### EXERCISE TEXT
........
Image(graph.create_png())

### 6. Experiments with different tree parameters
#### a. minimum number of samples in a node.  [5 pts]
By now we should have all the code in place for learning accurate decision trees. As we discussed in the class, one method to prevent overfitting a decision tree is to put constraints on the number of samples assigned to a split node during training. We had used this parameter to learn extremely short decision trees in the previous step. Let us now vary this parameter and investigate the impact on the train and test accuracy of the model. 
The first part of the code should loop around different values for min_samples_split and save the resulting train and test accuracy. In the second part, plot a graph with x-axis being the number of samples in the node and accuracy being the y axis. Plot both the train and test accuracies in the same figure. Write a generic function for the plotting as we will use it later for other visualizations.
........
Transcribed page contents
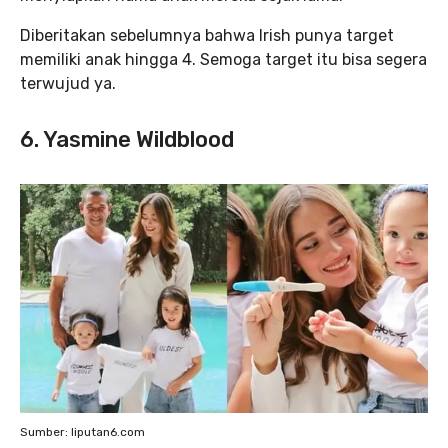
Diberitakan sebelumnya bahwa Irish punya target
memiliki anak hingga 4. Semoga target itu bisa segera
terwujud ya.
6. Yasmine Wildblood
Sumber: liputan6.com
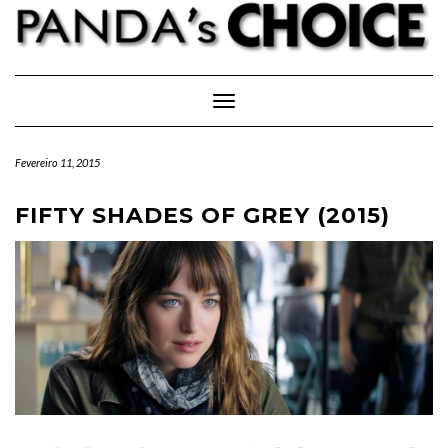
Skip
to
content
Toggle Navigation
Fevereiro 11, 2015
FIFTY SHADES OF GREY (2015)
........
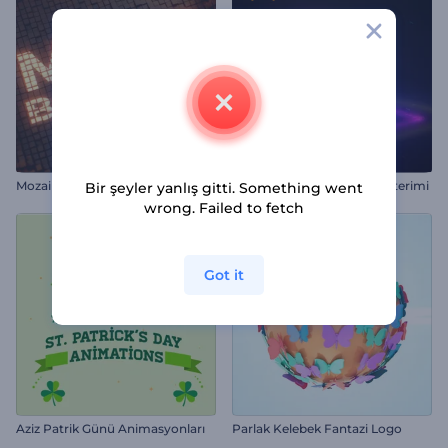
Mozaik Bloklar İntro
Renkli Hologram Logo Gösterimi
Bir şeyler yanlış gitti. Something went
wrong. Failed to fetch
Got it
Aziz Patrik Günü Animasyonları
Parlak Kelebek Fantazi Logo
........
### EXERCISE DIRECTIONS
In the decision tree exercise, what quantity goes on the x-axis of the graph?

### EXERCISE OUTPUT
The number of samples in the node.